Requirements =
Recast the lines of the records below as a Markdown table with two columns, Row and Entry, that gives each line a row number and leaves out blank lines. Begin at the line that contains "family: Noctuidae", including it, and continue through the last line of the records.

** start **

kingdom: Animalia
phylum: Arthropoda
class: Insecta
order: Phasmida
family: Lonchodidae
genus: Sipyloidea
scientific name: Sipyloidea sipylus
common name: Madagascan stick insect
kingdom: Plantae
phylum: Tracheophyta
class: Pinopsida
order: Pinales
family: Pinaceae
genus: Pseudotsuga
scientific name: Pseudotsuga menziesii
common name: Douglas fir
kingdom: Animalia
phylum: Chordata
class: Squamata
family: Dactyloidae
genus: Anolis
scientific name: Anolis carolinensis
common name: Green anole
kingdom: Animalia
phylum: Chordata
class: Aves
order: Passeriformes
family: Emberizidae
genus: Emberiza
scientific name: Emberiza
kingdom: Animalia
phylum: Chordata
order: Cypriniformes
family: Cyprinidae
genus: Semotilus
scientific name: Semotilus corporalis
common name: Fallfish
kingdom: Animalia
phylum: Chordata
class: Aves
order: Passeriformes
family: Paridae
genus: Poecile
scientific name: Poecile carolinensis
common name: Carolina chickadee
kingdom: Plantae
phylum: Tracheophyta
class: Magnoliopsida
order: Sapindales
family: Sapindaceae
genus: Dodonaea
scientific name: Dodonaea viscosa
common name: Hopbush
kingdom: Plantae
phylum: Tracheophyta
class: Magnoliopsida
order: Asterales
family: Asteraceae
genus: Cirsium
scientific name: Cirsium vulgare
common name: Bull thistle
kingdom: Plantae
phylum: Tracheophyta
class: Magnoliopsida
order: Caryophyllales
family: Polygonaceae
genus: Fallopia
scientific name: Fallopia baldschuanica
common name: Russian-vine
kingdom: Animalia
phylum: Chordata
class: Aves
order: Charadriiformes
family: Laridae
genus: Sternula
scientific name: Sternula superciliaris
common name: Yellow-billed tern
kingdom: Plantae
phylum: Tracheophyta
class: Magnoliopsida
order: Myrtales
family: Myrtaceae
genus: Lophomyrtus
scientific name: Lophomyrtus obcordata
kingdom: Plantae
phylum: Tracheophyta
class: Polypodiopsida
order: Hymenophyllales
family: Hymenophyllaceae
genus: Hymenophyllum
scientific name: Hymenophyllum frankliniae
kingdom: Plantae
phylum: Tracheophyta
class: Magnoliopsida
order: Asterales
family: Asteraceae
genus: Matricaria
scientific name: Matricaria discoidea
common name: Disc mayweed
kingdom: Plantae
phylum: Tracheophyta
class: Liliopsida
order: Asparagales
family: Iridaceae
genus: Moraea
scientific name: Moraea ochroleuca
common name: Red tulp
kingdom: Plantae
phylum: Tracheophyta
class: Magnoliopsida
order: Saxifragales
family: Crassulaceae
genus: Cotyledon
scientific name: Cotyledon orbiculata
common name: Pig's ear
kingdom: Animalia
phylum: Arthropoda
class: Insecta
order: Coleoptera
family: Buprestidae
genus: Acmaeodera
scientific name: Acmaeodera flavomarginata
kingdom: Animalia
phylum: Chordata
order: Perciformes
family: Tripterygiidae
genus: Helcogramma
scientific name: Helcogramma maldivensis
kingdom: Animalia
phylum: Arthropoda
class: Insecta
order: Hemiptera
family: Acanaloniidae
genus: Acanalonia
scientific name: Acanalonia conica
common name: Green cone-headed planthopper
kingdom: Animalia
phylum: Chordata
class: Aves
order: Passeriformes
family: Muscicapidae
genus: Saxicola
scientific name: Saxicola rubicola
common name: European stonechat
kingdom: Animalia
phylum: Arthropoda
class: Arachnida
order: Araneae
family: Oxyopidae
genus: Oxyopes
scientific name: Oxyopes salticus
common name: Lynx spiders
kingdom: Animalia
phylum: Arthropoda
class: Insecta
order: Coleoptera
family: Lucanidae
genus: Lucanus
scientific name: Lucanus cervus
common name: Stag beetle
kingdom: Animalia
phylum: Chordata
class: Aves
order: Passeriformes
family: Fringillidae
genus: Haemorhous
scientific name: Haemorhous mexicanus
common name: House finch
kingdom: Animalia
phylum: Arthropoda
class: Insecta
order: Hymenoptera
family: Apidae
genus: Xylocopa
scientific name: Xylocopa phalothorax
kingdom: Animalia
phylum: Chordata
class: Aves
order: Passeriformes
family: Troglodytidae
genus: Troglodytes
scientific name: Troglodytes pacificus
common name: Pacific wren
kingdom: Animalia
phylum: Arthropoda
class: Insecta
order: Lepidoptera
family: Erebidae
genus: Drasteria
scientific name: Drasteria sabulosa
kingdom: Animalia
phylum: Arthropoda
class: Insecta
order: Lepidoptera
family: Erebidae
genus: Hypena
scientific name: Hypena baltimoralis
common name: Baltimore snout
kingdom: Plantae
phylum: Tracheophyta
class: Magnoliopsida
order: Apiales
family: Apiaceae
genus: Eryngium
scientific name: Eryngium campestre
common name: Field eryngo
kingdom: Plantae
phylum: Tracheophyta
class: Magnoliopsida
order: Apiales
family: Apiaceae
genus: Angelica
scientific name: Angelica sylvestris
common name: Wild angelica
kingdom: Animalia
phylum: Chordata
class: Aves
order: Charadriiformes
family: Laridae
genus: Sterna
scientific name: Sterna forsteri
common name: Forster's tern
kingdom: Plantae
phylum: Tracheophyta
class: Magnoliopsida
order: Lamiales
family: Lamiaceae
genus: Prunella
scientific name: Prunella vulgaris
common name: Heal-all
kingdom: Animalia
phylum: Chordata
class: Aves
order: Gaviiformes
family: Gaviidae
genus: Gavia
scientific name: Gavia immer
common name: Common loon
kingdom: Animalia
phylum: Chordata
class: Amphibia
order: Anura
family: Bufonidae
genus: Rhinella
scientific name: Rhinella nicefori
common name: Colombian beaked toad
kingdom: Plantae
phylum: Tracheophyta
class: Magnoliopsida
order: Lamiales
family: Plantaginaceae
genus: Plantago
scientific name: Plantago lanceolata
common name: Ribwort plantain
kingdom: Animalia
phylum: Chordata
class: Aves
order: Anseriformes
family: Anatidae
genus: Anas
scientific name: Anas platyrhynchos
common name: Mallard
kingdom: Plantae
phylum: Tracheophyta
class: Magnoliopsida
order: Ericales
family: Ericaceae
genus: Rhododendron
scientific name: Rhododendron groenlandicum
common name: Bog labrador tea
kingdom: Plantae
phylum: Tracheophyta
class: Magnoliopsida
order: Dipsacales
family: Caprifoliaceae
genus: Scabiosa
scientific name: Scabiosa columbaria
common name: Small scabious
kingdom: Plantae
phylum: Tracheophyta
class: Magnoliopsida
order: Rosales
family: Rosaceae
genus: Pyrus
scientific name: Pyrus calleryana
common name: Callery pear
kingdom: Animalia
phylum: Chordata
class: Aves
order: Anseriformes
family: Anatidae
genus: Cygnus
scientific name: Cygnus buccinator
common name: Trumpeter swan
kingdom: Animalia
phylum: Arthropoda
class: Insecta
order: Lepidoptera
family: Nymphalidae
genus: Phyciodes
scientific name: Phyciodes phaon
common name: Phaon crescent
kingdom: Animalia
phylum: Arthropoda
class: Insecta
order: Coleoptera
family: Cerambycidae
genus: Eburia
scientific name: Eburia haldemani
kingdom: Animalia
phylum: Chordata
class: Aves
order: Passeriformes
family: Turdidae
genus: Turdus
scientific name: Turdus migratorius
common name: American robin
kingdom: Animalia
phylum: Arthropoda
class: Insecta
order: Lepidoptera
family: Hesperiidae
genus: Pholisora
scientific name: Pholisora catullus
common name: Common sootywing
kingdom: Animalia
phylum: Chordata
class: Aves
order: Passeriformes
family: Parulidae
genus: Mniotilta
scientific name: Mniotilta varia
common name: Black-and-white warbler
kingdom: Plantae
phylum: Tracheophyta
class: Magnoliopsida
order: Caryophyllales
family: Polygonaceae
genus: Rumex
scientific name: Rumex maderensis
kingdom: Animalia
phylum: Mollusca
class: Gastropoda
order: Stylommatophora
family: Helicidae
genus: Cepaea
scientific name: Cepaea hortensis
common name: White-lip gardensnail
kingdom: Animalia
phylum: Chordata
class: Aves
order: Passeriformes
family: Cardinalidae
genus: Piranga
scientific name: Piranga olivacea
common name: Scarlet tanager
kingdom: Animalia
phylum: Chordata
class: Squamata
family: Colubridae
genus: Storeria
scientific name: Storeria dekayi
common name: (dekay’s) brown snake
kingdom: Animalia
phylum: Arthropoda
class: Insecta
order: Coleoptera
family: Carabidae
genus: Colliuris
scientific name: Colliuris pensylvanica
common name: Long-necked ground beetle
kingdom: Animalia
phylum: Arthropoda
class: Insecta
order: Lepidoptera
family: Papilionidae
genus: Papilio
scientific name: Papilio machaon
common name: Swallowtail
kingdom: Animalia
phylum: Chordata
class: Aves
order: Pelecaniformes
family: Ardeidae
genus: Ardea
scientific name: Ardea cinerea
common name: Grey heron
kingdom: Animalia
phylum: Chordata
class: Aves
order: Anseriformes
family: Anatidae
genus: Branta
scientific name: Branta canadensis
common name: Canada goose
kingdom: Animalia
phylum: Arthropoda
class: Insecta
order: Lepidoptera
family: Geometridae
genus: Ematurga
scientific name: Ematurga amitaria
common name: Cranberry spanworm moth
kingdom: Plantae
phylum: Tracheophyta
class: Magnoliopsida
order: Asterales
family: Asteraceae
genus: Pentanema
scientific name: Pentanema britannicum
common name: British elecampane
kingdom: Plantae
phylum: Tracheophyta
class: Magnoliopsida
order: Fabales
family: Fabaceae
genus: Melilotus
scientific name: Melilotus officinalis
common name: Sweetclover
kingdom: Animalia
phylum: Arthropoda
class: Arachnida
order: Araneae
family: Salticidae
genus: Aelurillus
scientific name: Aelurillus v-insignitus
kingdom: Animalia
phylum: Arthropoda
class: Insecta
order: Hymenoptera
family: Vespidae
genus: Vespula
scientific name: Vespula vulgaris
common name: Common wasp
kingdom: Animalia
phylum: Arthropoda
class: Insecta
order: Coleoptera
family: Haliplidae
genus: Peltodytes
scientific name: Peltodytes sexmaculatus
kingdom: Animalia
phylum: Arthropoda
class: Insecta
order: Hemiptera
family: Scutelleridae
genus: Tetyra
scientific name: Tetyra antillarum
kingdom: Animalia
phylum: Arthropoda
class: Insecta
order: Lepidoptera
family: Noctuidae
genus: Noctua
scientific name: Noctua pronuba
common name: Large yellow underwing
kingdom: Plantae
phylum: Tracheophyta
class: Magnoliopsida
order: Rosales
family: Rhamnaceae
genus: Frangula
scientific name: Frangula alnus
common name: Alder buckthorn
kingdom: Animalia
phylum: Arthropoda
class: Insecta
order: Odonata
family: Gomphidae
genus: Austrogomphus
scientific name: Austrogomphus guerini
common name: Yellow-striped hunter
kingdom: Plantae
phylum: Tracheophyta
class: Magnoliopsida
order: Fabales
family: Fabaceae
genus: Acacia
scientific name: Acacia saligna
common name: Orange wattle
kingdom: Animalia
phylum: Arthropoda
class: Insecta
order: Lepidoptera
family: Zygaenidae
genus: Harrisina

** end **

Task answer =
| Row | Entry |
|---|---|
| 1 | family: Noctuidae |
| 2 | genus: Noctua |
| 3 | scientific name: Noctua pronuba |
| 4 | common name: Large yellow underwing |
| 5 | kingdom: Plantae |
| 6 | phylum: Tracheophyta |
| 7 | class: Magnoliopsida |
| 8 | order: Rosales |
| 9 | family: Rhamnaceae |
| 10 | genus: Frangula |
| 11 | scientific name: Frangula alnus |
| 12 | common name: Alder buckthorn |
| 13 | kingdom: Animalia |
| 14 | phylum: Arthropoda |
| 15 | class: Insecta |
| 16 | order: Odonata |
| 17 | family: Gomphidae |
| 18 | genus: Austrogomphus |
| 19 | scientific name: Austrogomphus guerini |
| 20 | common name: Yellow-striped hunter |
| 21 | kingdom: Plantae |
| 22 | phylum: Tracheophyta |
| 23 | class: Magnoliopsida |
| 24 | order: Fabales |
| 25 | family: Fabaceae |
| 26 | genus: Acacia |
| 27 | scientific name: Acacia saligna |
| 28 | common name: Orange wattle |
| 29 | kingdom: Animalia |
| 30 | phylum: Arthropoda |
| 31 | class: Insecta |
| 32 | order: Lepidoptera |
| 33 | family: Zygaenidae |
| 34 | genus: Harrisina |